● SOURCE MATERIAL:
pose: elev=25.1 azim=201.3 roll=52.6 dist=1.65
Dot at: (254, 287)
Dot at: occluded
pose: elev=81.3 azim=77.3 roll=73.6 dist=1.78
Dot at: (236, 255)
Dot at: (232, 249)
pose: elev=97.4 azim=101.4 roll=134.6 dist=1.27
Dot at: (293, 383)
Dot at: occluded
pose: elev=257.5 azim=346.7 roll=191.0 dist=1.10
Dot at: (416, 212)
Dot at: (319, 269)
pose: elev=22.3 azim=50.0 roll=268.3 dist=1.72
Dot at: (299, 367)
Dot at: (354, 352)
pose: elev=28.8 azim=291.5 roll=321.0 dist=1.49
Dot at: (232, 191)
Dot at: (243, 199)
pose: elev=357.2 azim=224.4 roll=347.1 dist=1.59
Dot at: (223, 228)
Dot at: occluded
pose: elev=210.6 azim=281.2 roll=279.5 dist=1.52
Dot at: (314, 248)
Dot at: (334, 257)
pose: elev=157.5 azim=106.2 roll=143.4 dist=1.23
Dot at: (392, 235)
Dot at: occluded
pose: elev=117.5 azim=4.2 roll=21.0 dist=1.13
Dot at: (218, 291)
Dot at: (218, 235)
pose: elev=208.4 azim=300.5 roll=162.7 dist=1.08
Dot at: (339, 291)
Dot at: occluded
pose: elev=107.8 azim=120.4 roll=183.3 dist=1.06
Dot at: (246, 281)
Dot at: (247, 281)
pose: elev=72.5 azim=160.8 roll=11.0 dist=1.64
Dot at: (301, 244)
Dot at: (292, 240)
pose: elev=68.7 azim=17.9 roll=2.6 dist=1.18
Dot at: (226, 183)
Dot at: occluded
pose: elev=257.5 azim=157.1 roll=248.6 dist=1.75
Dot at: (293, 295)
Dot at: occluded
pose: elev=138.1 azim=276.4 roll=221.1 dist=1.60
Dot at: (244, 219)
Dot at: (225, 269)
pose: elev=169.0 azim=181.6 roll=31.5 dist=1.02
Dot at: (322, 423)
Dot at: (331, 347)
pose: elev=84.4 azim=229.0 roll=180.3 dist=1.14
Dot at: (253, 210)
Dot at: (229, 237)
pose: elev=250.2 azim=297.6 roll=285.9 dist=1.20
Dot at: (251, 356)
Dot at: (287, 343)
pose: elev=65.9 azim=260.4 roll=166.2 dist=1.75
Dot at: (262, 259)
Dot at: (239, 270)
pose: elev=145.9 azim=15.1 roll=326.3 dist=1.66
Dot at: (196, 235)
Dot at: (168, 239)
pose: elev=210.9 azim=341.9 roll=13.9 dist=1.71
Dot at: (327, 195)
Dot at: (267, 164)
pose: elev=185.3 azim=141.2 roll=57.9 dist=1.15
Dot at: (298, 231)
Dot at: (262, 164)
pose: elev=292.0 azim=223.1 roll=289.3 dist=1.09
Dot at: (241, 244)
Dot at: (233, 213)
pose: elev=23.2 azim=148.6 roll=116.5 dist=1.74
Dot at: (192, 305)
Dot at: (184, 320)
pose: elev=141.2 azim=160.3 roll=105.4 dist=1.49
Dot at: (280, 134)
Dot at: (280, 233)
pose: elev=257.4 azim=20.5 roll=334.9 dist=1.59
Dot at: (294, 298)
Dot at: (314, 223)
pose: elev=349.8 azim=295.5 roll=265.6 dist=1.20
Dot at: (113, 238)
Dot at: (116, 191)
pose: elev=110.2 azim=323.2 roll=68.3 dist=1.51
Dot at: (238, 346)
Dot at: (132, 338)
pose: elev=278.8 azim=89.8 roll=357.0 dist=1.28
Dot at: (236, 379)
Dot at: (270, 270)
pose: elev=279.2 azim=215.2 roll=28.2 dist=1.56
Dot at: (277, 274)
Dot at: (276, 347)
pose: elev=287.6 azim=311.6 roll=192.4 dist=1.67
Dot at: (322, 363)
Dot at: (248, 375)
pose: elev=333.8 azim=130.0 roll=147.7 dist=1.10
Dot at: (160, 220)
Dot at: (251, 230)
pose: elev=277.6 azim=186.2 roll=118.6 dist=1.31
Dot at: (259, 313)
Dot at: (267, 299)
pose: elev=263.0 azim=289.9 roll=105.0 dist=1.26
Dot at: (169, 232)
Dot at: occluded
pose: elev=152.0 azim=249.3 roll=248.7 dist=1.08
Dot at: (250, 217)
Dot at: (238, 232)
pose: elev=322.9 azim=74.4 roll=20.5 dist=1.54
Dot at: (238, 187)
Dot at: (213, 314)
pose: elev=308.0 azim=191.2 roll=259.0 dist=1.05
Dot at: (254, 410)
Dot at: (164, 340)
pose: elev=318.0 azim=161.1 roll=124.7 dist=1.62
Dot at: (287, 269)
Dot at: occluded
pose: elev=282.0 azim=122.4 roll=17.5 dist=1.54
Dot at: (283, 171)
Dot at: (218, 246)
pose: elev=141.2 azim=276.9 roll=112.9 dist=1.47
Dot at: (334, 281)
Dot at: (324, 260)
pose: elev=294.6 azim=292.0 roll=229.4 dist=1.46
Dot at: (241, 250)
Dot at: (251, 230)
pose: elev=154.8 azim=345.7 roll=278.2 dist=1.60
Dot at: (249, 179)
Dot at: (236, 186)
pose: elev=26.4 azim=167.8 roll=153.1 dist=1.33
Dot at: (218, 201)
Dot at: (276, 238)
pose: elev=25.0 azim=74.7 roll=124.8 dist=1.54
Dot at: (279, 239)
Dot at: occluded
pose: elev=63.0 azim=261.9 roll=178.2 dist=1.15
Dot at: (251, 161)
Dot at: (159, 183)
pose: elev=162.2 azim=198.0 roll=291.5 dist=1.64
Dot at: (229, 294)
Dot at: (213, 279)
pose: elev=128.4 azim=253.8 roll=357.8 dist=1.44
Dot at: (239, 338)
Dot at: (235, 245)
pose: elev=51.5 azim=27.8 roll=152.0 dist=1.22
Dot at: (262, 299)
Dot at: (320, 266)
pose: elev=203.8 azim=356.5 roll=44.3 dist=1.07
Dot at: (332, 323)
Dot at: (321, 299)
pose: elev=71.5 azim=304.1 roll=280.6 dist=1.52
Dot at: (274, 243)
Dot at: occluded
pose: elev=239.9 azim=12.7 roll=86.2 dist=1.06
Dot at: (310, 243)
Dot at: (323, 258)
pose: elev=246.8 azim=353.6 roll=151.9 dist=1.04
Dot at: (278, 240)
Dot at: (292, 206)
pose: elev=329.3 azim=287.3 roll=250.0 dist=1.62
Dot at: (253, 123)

● WHAT YOU ARE ASKED TO DO: Return every one of the records above verbatim, changing nothing and adding nothing.

● TASK OUTPUT:
pose: elev=25.1 azim=201.3 roll=52.6 dist=1.65
Dot at: (254, 287)
Dot at: occluded
pose: elev=81.3 azim=77.3 roll=73.6 dist=1.78
Dot at: (236, 255)
Dot at: (232, 249)
pose: elev=97.4 azim=101.4 roll=134.6 dist=1.27
Dot at: (293, 383)
Dot at: occluded
pose: elev=257.5 azim=346.7 roll=191.0 dist=1.10
Dot at: (416, 212)
Dot at: (319, 269)
pose: elev=22.3 azim=50.0 roll=268.3 dist=1.72
Dot at: (299, 367)
Dot at: (354, 352)
pose: elev=28.8 azim=291.5 roll=321.0 dist=1.49
Dot at: (232, 191)
Dot at: (243, 199)
pose: elev=357.2 azim=224.4 roll=347.1 dist=1.59
Dot at: (223, 228)
Dot at: occluded
pose: elev=210.6 azim=281.2 roll=279.5 dist=1.52
Dot at: (314, 248)
Dot at: (334, 257)
pose: elev=157.5 azim=106.2 roll=143.4 dist=1.23
Dot at: (392, 235)
Dot at: occluded
pose: elev=117.5 azim=4.2 roll=21.0 dist=1.13
Dot at: (218, 291)
Dot at: (218, 235)
pose: elev=208.4 azim=300.5 roll=162.7 dist=1.08
Dot at: (339, 291)
Dot at: occluded
pose: elev=107.8 azim=120.4 roll=183.3 dist=1.06
Dot at: (246, 281)
Dot at: (247, 281)
pose: elev=72.5 azim=160.8 roll=11.0 dist=1.64
Dot at: (301, 244)
Dot at: (292, 240)
pose: elev=68.7 azim=17.9 roll=2.6 dist=1.18
Dot at: (226, 183)
Dot at: occluded
pose: elev=257.5 azim=157.1 roll=248.6 dist=1.75
Dot at: (293, 295)
Dot at: occluded
pose: elev=138.1 azim=276.4 roll=221.1 dist=1.60
Dot at: (244, 219)
Dot at: (225, 269)
pose: elev=169.0 azim=181.6 roll=31.5 dist=1.02
Dot at: (322, 423)
Dot at: (331, 347)
pose: elev=84.4 azim=229.0 roll=180.3 dist=1.14
Dot at: (253, 210)
Dot at: (229, 237)
pose: elev=250.2 azim=297.6 roll=285.9 dist=1.20
Dot at: (251, 356)
Dot at: (287, 343)
pose: elev=65.9 azim=260.4 roll=166.2 dist=1.75
Dot at: (262, 259)
Dot at: (239, 270)
pose: elev=145.9 azim=15.1 roll=326.3 dist=1.66
Dot at: (196, 235)
Dot at: (168, 239)
pose: elev=210.9 azim=341.9 roll=13.9 dist=1.71
Dot at: (327, 195)
Dot at: (267, 164)
pose: elev=185.3 azim=141.2 roll=57.9 dist=1.15
Dot at: (298, 231)
Dot at: (262, 164)
pose: elev=292.0 azim=223.1 roll=289.3 dist=1.09
Dot at: (241, 244)
Dot at: (233, 213)
pose: elev=23.2 azim=148.6 roll=116.5 dist=1.74
Dot at: (192, 305)
Dot at: (184, 320)
pose: elev=141.2 azim=160.3 roll=105.4 dist=1.49
Dot at: (280, 134)
Dot at: (280, 233)
pose: elev=257.4 azim=20.5 roll=334.9 dist=1.59
Dot at: (294, 298)
Dot at: (314, 223)
pose: elev=349.8 azim=295.5 roll=265.6 dist=1.20
Dot at: (113, 238)
Dot at: (116, 191)
pose: elev=110.2 azim=323.2 roll=68.3 dist=1.51
Dot at: (238, 346)
Dot at: (132, 338)
pose: elev=278.8 azim=89.8 roll=357.0 dist=1.28
Dot at: (236, 379)
Dot at: (270, 270)
pose: elev=279.2 azim=215.2 roll=28.2 dist=1.56
Dot at: (277, 274)
Dot at: (276, 347)
pose: elev=287.6 azim=311.6 roll=192.4 dist=1.67
Dot at: (322, 363)
Dot at: (248, 375)
pose: elev=333.8 azim=130.0 roll=147.7 dist=1.10
Dot at: (160, 220)
Dot at: (251, 230)
pose: elev=277.6 azim=186.2 roll=118.6 dist=1.31
Dot at: (259, 313)
Dot at: (267, 299)
pose: elev=263.0 azim=289.9 roll=105.0 dist=1.26
Dot at: (169, 232)
Dot at: occluded
pose: elev=152.0 azim=249.3 roll=248.7 dist=1.08
Dot at: (250, 217)
Dot at: (238, 232)
pose: elev=322.9 azim=74.4 roll=20.5 dist=1.54
Dot at: (238, 187)
Dot at: (213, 314)
pose: elev=308.0 azim=191.2 roll=259.0 dist=1.05
Dot at: (254, 410)
Dot at: (164, 340)
pose: elev=318.0 azim=161.1 roll=124.7 dist=1.62
Dot at: (287, 269)
Dot at: occluded
pose: elev=282.0 azim=122.4 roll=17.5 dist=1.54
Dot at: (283, 171)
Dot at: (218, 246)
pose: elev=141.2 azim=276.9 roll=112.9 dist=1.47
Dot at: (334, 281)
Dot at: (324, 260)
pose: elev=294.6 azim=292.0 roll=229.4 dist=1.46
Dot at: (241, 250)
Dot at: (251, 230)
pose: elev=154.8 azim=345.7 roll=278.2 dist=1.60
Dot at: (249, 179)
Dot at: (236, 186)
pose: elev=26.4 azim=167.8 roll=153.1 dist=1.33
Dot at: (218, 201)
Dot at: (276, 238)
pose: elev=25.0 azim=74.7 roll=124.8 dist=1.54
Dot at: (279, 239)
Dot at: occluded
pose: elev=63.0 azim=261.9 roll=178.2 dist=1.15
Dot at: (251, 161)
Dot at: (159, 183)
pose: elev=162.2 azim=198.0 roll=291.5 dist=1.64
Dot at: (229, 294)
Dot at: (213, 279)
pose: elev=128.4 azim=253.8 roll=357.8 dist=1.44
Dot at: (239, 338)
Dot at: (235, 245)
pose: elev=51.5 azim=27.8 roll=152.0 dist=1.22
Dot at: (262, 299)
Dot at: (320, 266)
pose: elev=203.8 azim=356.5 roll=44.3 dist=1.07
Dot at: (332, 323)
Dot at: (321, 299)
pose: elev=71.5 azim=304.1 roll=280.6 dist=1.52
Dot at: (274, 243)
Dot at: occluded
pose: elev=239.9 azim=12.7 roll=86.2 dist=1.06
Dot at: (310, 243)
Dot at: (323, 258)
pose: elev=246.8 azim=353.6 roll=151.9 dist=1.04
Dot at: (278, 240)
Dot at: (292, 206)
pose: elev=329.3 azim=287.3 roll=250.0 dist=1.62
Dot at: (253, 123)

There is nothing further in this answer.